How to make money from broken computers

Fixing computers is big business, and this company has many advantages. It is definitely one to watch…

Need help with your home computer?

Perhaps you call up The TechGuys, owned by PC World, or the Geek Squad, from Carphone Warehouse. Or perhaps, like me, you trust one of the local guys who post their business cards through your letter box.

Anyway, all who have a computer need some help from time to time, and for those of us who rely upon it for our livelihood a swift and reliable service is absolutely crucial.

Founded in 1994 in Minnesota, Geek Squad is now owned by US electronic goods retailer BestBuy. Another American national retailer Circuit City has its own service arm, Firedog.

Now a new name is to be rolled out across the USA. It is called Nerd Force, and it is owned by Nexus Management, a small UK company whose shares trade on AIM at a price of just 0.8p.

https://finance.google.co.uk/finance?q=LON%3ANXS

Nerd Force was born in 2003 in Staten Island and now has a fleet of yellow vans out of which leap willing technology specialists ready to fix PCs. Nerd Force is now looking to franchise the business across the USA and overseas, and it starts with certain advantages.

The first of these is that neither Geek Squad nor Firedog are franchise operations, but are instead closely tied to the retail operations of Best Buy and Circuit City.

Geek Squad no longer fix computers on site but instead send them to a factory somewhere in America, from which they take a fortnight to return. As Roger Richardson, the CEO of Nexus, observes, ‘not many small business people could operate without their computer for two weeks.

The second advantage that Nerd Force will have relates to the history of Nexus, and to a deal that it struck with another US retailer of electronic goods, the Los Angeles based PD Financial.

Nexus has been around for almost twenty years, starting out as supplier of email solutions for small and medium sized businesses throughout Europe. Since then it has added a number of other services, such as remote server management, disaster recovery, data storage, a help-desk, desktop support and wide area network management and monitoring.
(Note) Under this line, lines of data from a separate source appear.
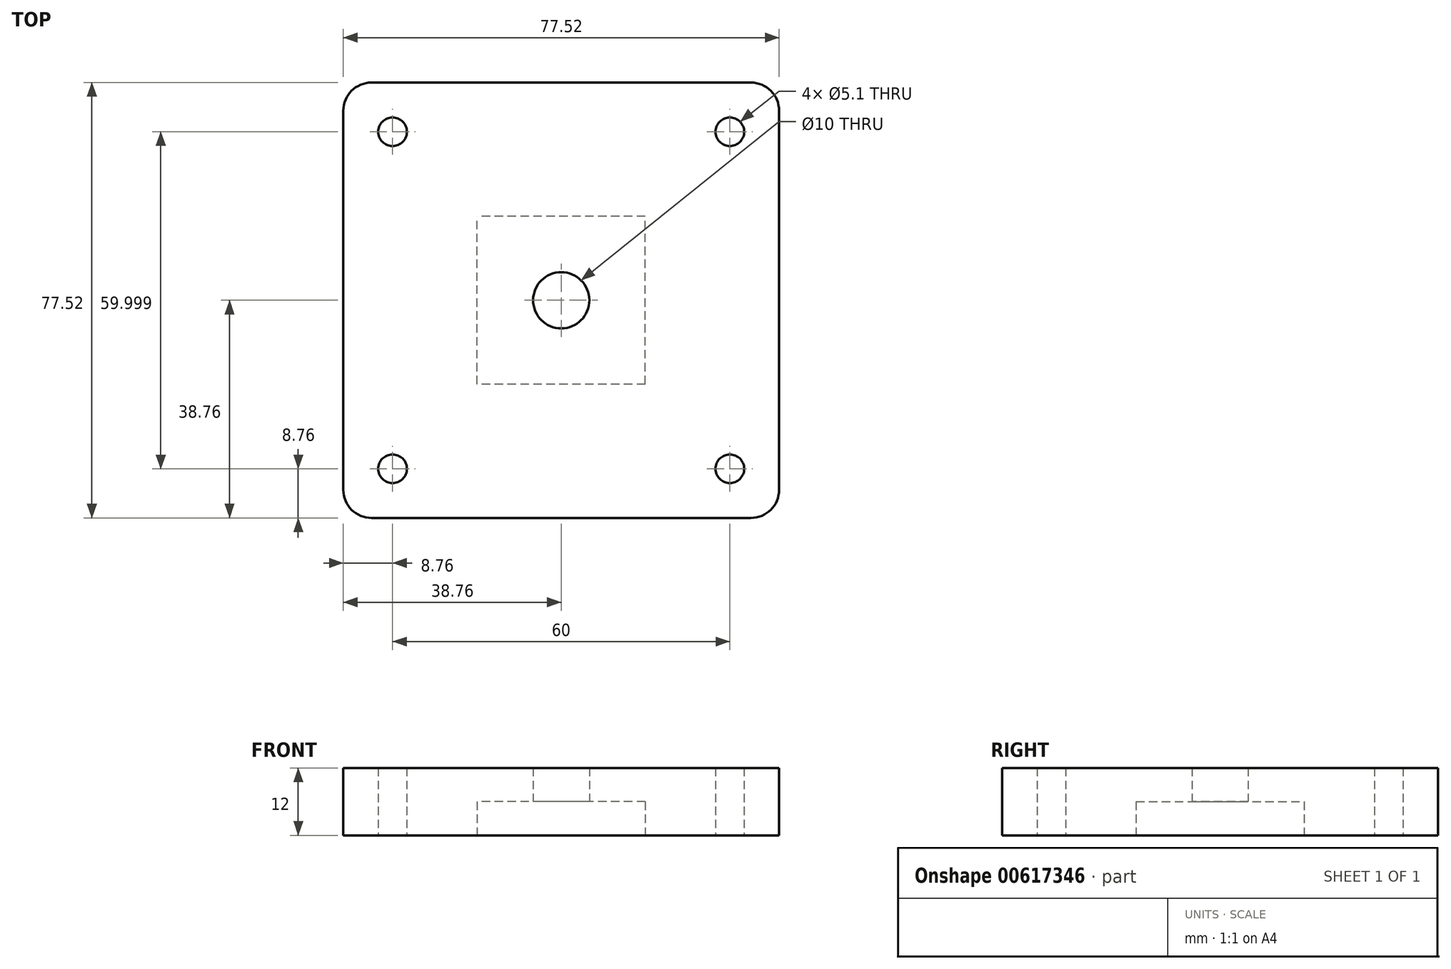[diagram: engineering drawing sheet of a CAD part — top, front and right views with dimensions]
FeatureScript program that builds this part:
annotation { "Feature Type Name" : "Feature", "Feature Type Description" : "" }
export const myFeature = defineFeature(function(context is Context, id is Id, definition is map)
    precondition{}
    {
        {
            var Q0;
            Q0=qCreatedBy(makeId("Top.planeOp"),FACE);
            var sketch = newSketch(context, id + "F0", { "sketchPlane" : qUnion([Q0])});
            skLineSegment(sketch, "E0.bottom", {"start": v(38.75, 38.76) * mm, "end": v(-38.76, 38.76) * mm});
            skLineSegment(sketch, "E0.top", {"start": v(38.76, -38.76) * mm, "end": v(-38.76, -38.76) * mm});
            skLineSegment(sketch, "E0.left", {"start": v(38.75, 38.76) * mm, "end": v(38.76, -38.76) * mm});
            skLineSegment(sketch, "E0.right", {"start": v(-38.76, 38.76) * mm, "end": v(-38.75, -38.76) * mm});
            skPoint(sketch, "E0.middle", {"position": v(0, 0) * mm});
            skLineSegment(sketch, "E1.bottom", {"start": v(14.95, -14.95) * mm, "end": v(-14.95, -14.95) * mm});
            skLineSegment(sketch, "E1.top", {"start": v(14.95, 14.95) * mm, "end": v(-14.95, 14.95) * mm});
            skLineSegment(sketch, "E1.left", {"start": v(14.95, -14.95) * mm, "end": v(14.95, 14.95) * mm});
            skLineSegment(sketch, "E1.right", {"start": v(-14.95, -14.95) * mm, "end": v(-14.95, 14.95) * mm});
            skCircle(sketch, "E2", {"center": v(-30, -30) * mm, "radius": 2.55 * mm});
            skCircle(sketch, "E3", {"center": v(30, -30) * mm, "radius": 2.55 * mm});
            skCircle(sketch, "E4", {"center": v(-30, 30) * mm, "radius": 2.55 * mm});
            skCircle(sketch, "E5", {"center": v(30, 30) * mm, "radius": 2.55 * mm});
            skCircle(sketch, "E6", {"center": v(0, 0) * mm, "radius": 5 * mm});
            skSolve(sketch);
        }
        {
            var Q0;
            Q0=makeQuery(id+"F0.imprint","IMPRINT",FACE,{"disambiguationData":[TD([[makeQuery(id+"F0.imprint","IMPRINT",EDGE,{"derivedFrom":sQuery(id+"F0.wireOp",EDGE,"E0.bottom")}),1.0]])]});
            var Q1;
            Q1=makeQuery(id+"F0.imprint","IMPRINT",FACE,{"disambiguationData":[TD([[makeQuery(id+"F0.imprint","IMPRINT",EDGE,{"derivedFrom":sQuery(id+"F0.wireOp",EDGE,"E1.bottom")}),-1.0]])]});
            extrude(context, id + "F1", {"entities" : qUnion([Q0, Q1]), "depth" : 12 * mm, "offsetDistance" : 25 * mm});
        }
        {
            var Q0;
            Q0=makeQuery(id+"F0.imprint","IMPRINT",FACE,{"disambiguationData":[TD([[makeQuery(id+"F0.imprint","IMPRINT",EDGE,{"derivedFrom":sQuery(id+"F0.wireOp",EDGE,"E1.bottom")}),-1.0]])]});
            extrude(context, id + "F2", {"entities" : qUnion([Q0]), "operationType" : NewBodyOperationType.REMOVE, "depth" : 6 * mm, "offsetDistance" : 25 * mm});
        }
        {
            var Q0;
            Q0=makeQuery(id+"F1.opExtrude","SWEPT_EDGE",EDGE,{"disambiguationData":[OSD([sQuery(id+"F0.wireOp",EDGE,"E0.top"),sQuery(id+"F0.wireOp",EDGE,"E0.left")])]});
            var Q1;
            Q1=makeQuery(id+"F1.opExtrude","SWEPT_EDGE",EDGE,{"disambiguationData":[OSD([sQuery(id+"F0.wireOp",EDGE,"E0.top"),sQuery(id+"F0.wireOp",EDGE,"E0.right")])]});
            var Q2;
            Q2=makeQuery(id+"F1.opExtrude","SWEPT_EDGE",EDGE,{"disambiguationData":[OSD([sQuery(id+"F0.wireOp",EDGE,"E0.bottom"),sQuery(id+"F0.wireOp",EDGE,"E0.left")])]});
            var Q3;
            Q3=makeQuery(id+"F1.opExtrude","SWEPT_EDGE",EDGE,{"disambiguationData":[OSD([sQuery(id+"F0.wireOp",EDGE,"E0.bottom"),sQuery(id+"F0.wireOp",EDGE,"E0.right")])]});
            fillet(context, id + "F3", {"entities" : qUnion([Q0, Q1, Q2, Q3]), "radius" : 5 * mm, "tangentPropagation" : true, "allowEdgeOverflow" : false});
        }
    });
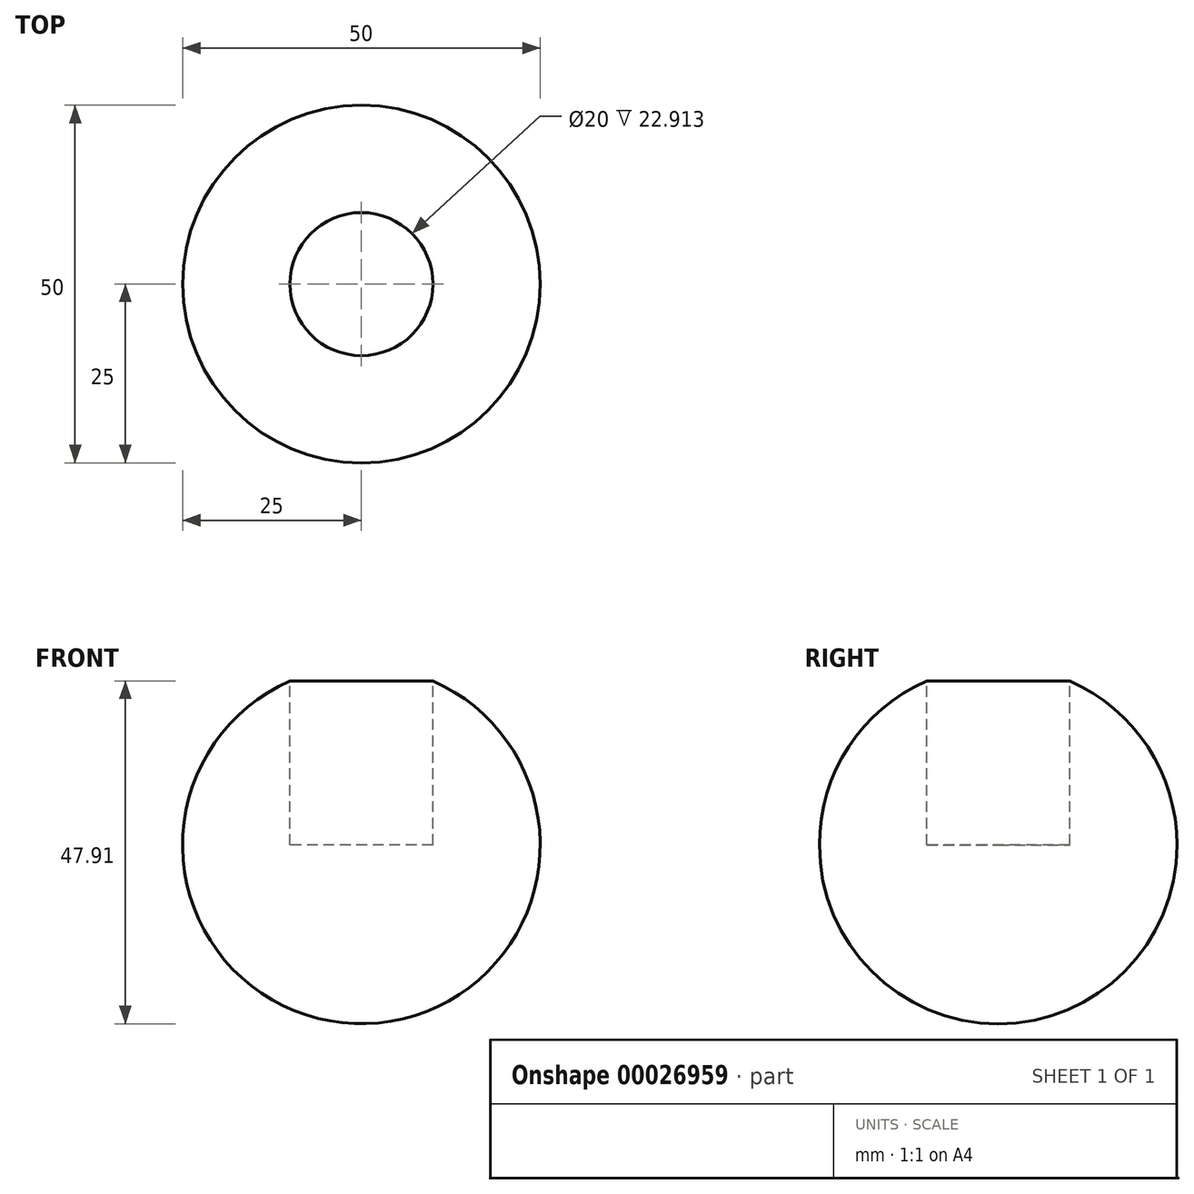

With a data centre in Maine, USA, and another office in Dornoch, Scotland, it can offer its services worldwide complete with round the clock telephone back-up. Traditionally Nexus has targeted small businesses, especially those operating in more than one country, but in 2006 it bought a 24% stake in PD Financial.

It’s got access to a good list

Trading as Peach Direct, PD sells electronic goods and other such luxury items as jewelry and golf clubs. It has no stores, but sells only through mail shots and its on-line channel, offering finance packages to those with a carefully vetted credit status.

The attraction for Nexus was the forty thousand or so PCs sold annually by PD. In the first year of the partnership customers for twelve thousand of these also decided to buy support from Nexus.

These were valuable extra customers for Nexus, but they were also typically private buyers who need help with the PC at weekends, in contrast to the traditional business customers who call the Nexus help desk in the week.

In February of this year Nexus sold 72% of its stake back to PD’s owners for $5m, netting a profit of £1.15m on the deal. However, the two have maintained their business relationship and it is with the encouragement of PD that Nexus have decided to buy Nerd Force.

What PD has found is that many of its customers, not only for PCs but also for items like flat screen TVs, would willingly pay extra for somebody to come and install them. So PD would like to have a relationship with Nerd Force, while Richardson sees the chance to combine the on-site service of Nerd Force with its existing remote back-up service and offer an attractive, comprehensive and good value proposition to small business and private customers.

Although the immediate plan is to franchise Nerd Force across the USA, there have already been enquiries from potential franchisees in India, Brazil and Europe and Richardson believes that Nerd Force could become a dominant force in the fragmented market of franchised IT support.

In spite of this appealing strategy the share price of Nexus has been weak of late, no doubt reflecting the retailing climate in the United States, as well as a renegotiation of payment for the sale of the stake in PD, involving a delay of two months in the payment of $2m, now due by the end of August.

Nexus has said that ‘in the event that PD is unable to pay …a charge of $100,000 per month will be levied’ – stiff terms between two business partners. The City is clearly looking for this to be resolved and for evidence that PD is countering the tough economic environment in the United States.

Beyond that there is the roll out of Nerd Force to consider. With established names already in the market place this is an ambitious plan. But with Nexus valued at just £7m the share price of Nexus is not taking a lot on trust. This is definitely one to watch.